No pictures belong in the copy. Retype exactly, and only, the stretch of lines below from the one with "pinky tip: (41, 364)" through the one with "index mcp: (397, 405)".

(People photos with keypoints)
# # # #
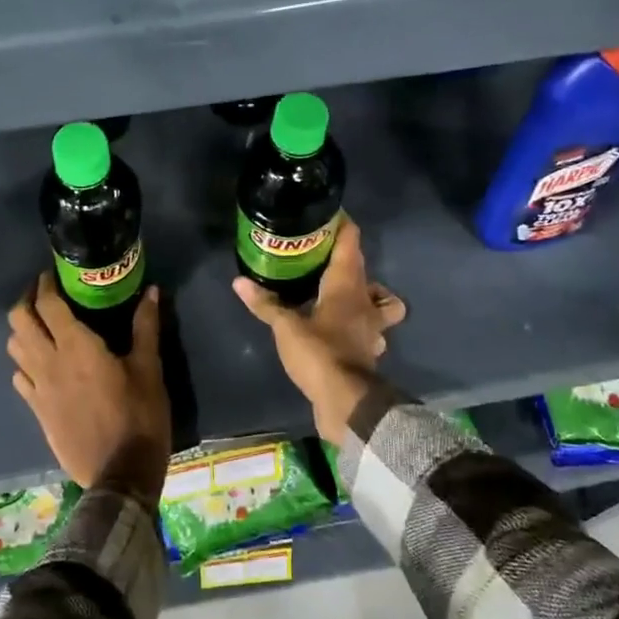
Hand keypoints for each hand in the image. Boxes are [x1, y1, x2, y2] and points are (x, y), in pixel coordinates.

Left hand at [8, 276, 170, 501]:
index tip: (52, 274)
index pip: (47, 305)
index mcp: (76, 347)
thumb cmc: (139, 416)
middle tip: (43, 294)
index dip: (45, 284)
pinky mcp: (37, 411)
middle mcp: (48, 363)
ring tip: (41, 325)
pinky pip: (20, 377)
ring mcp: (38, 389)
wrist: (120, 473)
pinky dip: (25, 362)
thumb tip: (150, 291)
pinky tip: (41, 364)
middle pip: (19, 321)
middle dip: (26, 300)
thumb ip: (146, 327)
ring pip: (14, 348)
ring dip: (22, 330)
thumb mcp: (149, 369)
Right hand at [233, 219, 405, 445]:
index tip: (328, 215)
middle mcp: (365, 301)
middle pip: (364, 270)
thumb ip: (266, 304)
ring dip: (366, 295)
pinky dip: (361, 326)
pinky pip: (370, 329)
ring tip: (339, 296)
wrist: (347, 402)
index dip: (343, 226)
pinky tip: (342, 330)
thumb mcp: (286, 327)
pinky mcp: (368, 351)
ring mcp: (372, 328)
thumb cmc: (319, 353)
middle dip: (347, 258)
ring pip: (380, 302)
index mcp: (347, 286)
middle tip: (321, 256)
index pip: (351, 243)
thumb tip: (239, 281)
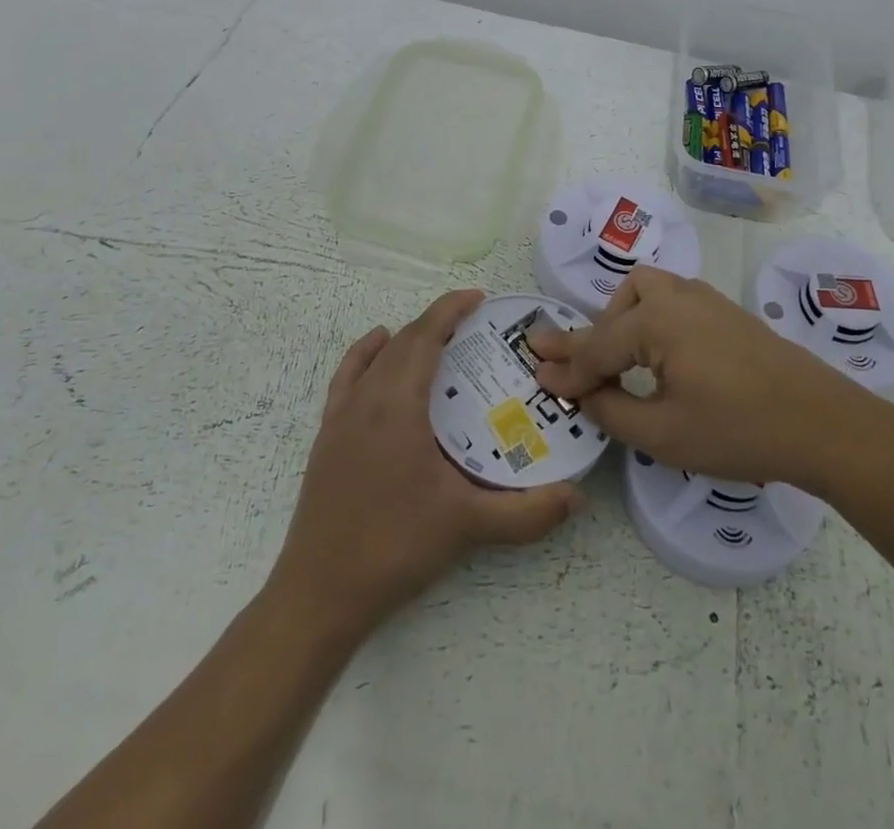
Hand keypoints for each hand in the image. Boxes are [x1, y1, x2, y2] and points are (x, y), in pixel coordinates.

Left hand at [272, 290, 584, 635]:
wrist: (319, 595)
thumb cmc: (394, 548)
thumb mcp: (468, 527)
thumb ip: (527, 513)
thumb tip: (575, 497)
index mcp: (397, 405)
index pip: (424, 336)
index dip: (451, 309)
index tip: (479, 298)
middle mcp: (366, 399)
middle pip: (403, 342)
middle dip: (437, 323)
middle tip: (474, 326)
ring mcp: (340, 417)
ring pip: (375, 357)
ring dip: (406, 339)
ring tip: (437, 341)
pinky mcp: (326, 438)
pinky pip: (347, 377)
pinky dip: (366, 355)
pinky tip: (378, 356)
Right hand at [531, 266, 893, 490]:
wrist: (822, 422)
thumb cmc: (738, 430)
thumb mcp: (664, 433)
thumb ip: (612, 411)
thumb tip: (583, 394)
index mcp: (656, 320)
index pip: (597, 346)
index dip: (567, 370)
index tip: (537, 378)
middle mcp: (677, 297)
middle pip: (620, 305)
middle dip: (594, 336)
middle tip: (578, 369)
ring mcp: (706, 300)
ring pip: (649, 290)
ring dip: (624, 319)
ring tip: (619, 359)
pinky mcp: (727, 312)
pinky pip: (674, 301)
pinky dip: (652, 320)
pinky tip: (660, 354)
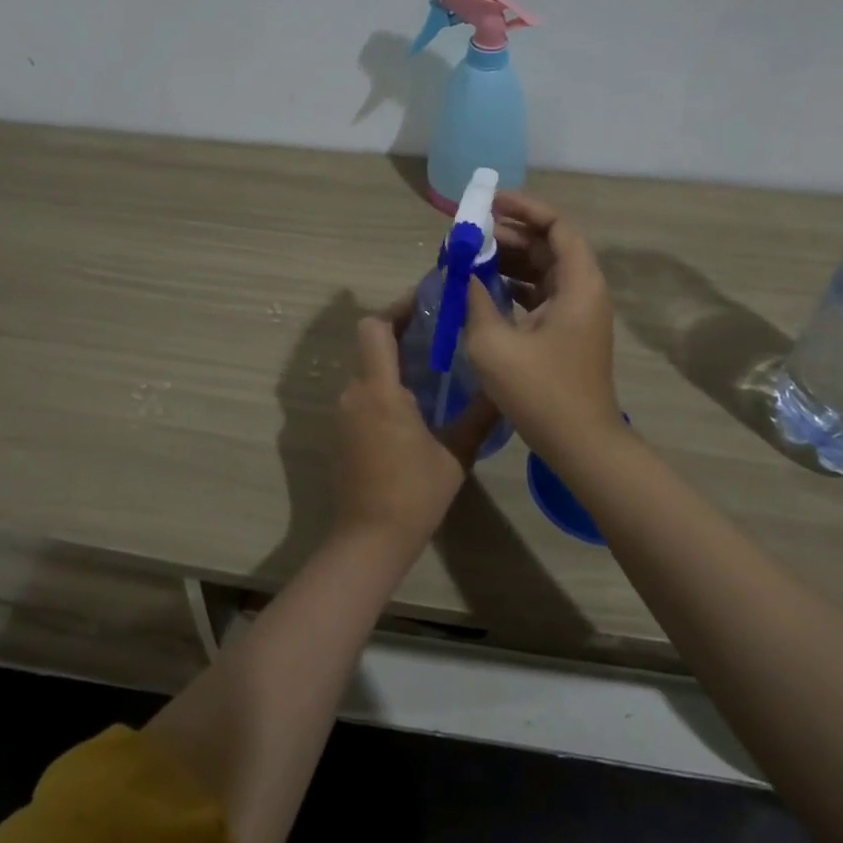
# # # #
> Solution to this task
pinky tip: (41, 364)
middle pip: (19, 321)
middle dip: (26, 300)
thumb ip: (146, 327)
ring pip: (14, 348)
ring dip: (22, 330)
thumb mcp: (149, 369)
Right hand at [233, 219, 405, 445]:
index tip: (328, 215)
middle mcp: (365, 301)
middle pip: (364, 270)
thumb ip: (266, 304)
ring dip: (366, 295)
pinky dip: (361, 326)
pinky pip: (370, 329)
ring tip: (339, 296)
wrist: (347, 402)
index dip: (343, 226)
pinky tip: (342, 330)
thumb mcp: (286, 327)
pinky mcp: (368, 351)
ring mcp: (372, 328)
thumb cmc: (319, 353)
middle dip: (347, 258)
ring pip: (380, 302)
index mcp: (347, 286)
middle tip: (321, 256)
index pip: (351, 243)
thumb tip: (239, 281)
Hand keypoints for each hand in the image. Boxes are [x1, y1, x2, y2] and points are (x, y), in pixel coordinates.

Left hand at [272, 290, 584, 635]:
wrist: (319, 595)
thumb cmc: (394, 548)
thumb mcp: (468, 527)
thumb ip: (527, 513)
thumb tip: (575, 497)
index mcp: (397, 405)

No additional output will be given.